→ **What to produce**: Pull out each line in the entries that contains the string "comme", matching case exactly.

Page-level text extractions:
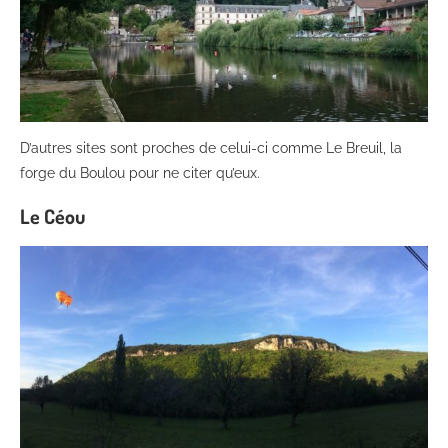
D’autres sites sont proches de celui-ci comme Le Breuil, la
forge du Boulou pour ne citer qu’eux.
Le Céou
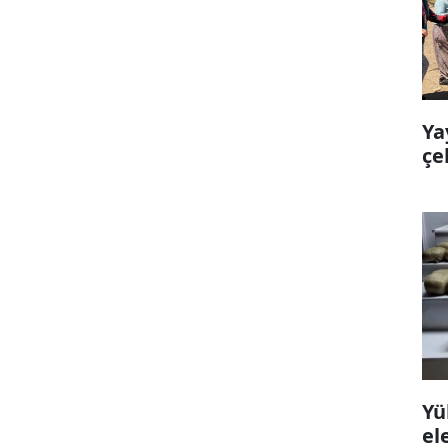
Ya
çe
Yü
el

→ **Finished task**:
D’autres sites sont proches de celui-ci comme Le Breuil, la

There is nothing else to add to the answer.